By Lynn Lieu
Cities of Origin: Lake Elsinore native; Seattle transplant.
Kindred Spirits: “Artistically, I am most influenced by life and relationships, circumstances, events, social injustices, personal heartbreak, etc. . . . As for who inspires me, my number-one influence would have to be Bob Dylan, followed by other great songwriters like Neil Young, Noah Gundersen, Radiohead, Rocky Votolato, Iron & Wine . . . my list is endless.”
Recent Release: Of Life & Love (Feb. 2012), Black & Blue EP (Spring 2013).
Frequents: Flour Fusion, Lake Elsinore.
Holly Pulliam writes about life and relationships, and about six months ago Pulliam did what many of us in the IE dream to do: pick up and leave. Considering herself a hybrid of singer-songwriter and folk with a hint of pop, Pulliam began her musical ventures at 14 years old when she started piano lessons. By the time she was 17, Pulliam was writing one to two songs a week. Now at 25, after a painful breakup, Pulliam has relocated to Seattle for a fresh start. And while the songstress resides over a thousand miles away, she returns this week for a show in her hometown. She’s also planning on making the trek from San Diego north to Seattle for a tour next year.
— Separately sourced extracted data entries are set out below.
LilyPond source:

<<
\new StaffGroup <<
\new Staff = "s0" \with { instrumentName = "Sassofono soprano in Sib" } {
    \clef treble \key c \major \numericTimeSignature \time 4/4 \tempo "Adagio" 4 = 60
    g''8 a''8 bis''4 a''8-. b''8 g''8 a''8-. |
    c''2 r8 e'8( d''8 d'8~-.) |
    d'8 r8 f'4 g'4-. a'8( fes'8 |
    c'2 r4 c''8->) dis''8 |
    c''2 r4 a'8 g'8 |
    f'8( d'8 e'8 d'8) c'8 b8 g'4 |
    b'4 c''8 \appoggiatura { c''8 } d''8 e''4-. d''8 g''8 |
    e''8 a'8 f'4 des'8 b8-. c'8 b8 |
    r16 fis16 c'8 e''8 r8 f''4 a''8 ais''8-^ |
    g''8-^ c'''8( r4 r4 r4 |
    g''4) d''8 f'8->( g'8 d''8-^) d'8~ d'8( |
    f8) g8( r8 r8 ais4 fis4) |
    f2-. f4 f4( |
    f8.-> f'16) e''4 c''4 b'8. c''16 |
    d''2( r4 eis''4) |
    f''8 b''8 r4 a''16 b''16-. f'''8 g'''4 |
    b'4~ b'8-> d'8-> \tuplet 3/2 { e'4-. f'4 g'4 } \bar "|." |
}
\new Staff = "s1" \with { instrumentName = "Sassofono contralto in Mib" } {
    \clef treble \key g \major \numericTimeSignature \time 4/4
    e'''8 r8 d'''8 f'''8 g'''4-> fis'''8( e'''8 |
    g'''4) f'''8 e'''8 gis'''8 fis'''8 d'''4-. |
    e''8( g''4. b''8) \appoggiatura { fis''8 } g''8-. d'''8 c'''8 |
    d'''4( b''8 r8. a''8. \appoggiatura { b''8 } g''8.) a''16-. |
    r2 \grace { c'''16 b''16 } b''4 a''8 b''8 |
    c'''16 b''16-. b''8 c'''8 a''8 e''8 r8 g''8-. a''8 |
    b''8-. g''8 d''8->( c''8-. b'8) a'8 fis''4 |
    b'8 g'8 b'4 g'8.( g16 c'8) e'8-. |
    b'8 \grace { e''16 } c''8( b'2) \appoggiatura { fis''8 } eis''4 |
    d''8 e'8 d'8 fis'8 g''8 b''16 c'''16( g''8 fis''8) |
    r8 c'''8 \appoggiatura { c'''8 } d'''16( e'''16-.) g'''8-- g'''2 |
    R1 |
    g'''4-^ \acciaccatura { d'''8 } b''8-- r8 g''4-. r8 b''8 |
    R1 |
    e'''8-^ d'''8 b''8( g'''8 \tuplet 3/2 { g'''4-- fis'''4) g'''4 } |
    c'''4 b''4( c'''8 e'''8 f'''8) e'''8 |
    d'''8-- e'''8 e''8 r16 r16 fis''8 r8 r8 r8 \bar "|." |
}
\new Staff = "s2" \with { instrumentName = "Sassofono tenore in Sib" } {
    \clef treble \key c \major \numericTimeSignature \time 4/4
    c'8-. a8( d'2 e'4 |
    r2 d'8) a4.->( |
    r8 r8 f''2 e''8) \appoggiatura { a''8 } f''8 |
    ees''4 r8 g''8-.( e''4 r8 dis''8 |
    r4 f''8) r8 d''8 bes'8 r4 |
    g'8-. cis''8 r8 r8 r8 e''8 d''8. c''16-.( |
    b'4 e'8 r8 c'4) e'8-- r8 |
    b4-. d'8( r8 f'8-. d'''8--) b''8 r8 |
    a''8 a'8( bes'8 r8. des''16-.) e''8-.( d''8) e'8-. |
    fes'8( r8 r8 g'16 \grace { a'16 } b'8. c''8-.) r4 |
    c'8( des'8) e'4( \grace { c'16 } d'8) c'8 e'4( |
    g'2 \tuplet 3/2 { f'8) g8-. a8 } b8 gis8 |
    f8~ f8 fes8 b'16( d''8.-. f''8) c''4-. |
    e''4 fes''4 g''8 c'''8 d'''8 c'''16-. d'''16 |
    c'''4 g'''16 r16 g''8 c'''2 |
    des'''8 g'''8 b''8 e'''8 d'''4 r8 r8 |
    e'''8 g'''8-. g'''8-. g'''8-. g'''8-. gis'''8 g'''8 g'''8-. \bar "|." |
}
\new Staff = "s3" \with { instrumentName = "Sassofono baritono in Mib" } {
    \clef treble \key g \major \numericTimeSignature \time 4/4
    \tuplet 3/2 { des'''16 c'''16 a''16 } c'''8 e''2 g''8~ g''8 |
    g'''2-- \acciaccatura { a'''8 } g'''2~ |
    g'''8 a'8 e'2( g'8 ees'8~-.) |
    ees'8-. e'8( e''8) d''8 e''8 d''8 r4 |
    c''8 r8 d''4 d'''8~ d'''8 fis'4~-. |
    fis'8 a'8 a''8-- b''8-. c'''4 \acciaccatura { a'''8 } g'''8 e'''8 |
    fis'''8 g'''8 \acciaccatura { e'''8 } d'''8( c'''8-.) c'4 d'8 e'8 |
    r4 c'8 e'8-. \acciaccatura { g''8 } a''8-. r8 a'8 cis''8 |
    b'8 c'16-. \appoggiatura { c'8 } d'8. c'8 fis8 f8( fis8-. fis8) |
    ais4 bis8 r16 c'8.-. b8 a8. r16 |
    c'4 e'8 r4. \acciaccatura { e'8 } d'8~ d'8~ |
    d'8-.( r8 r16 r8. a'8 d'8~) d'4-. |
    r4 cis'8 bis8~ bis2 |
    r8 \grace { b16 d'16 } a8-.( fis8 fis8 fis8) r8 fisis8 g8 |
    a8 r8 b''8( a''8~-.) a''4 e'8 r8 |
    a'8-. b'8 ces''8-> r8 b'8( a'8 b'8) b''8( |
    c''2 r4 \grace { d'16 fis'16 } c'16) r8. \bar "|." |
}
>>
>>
Why did you relocate to Seattle? How has it been since your move?
I had been entertaining the idea for years, but never very seriously. Then, after going through a painful breakup and wrapping up my first album, I figured it was a good time for a change . . . It has been so good for me to be a part of the artistic community here, and I have met so many incredible friends already. It is not for the faint of heart, though. As any musician knows, there is a need for thick skin—you have to be able to hear “No!” a thousand times and have doors slammed in your face. I am not easily offended or discouraged, so I am doing okay. But I would not recommend large cities to those who have sensitive egos.
How different or similar is the Seattle music scene to the IE’s?
Seattle is very rich and overflowing with amazing talent—which is great! But it also means the competition is pretty stiff. The IE is not as saturated, which is not necessarily bad. It can make it challenging to network and build relationships with other musicians, but having fewer of us also means more opportunities. It is much more difficult to get booked for gigs in Seattle, especially if you are not local-grown, whereas in Riverside or Lake Elsinore, I have found it to be easier to get in contact with venues and be heard. However, I arrived here only six months ago, so my roots have not yet taken and I am an unknown face in a sea of singer-songwriters in one of the most wonderful music scenes in this country. Regardless of what level of success I achieve here, I am so grateful I made the move and I am loving every minute of my life.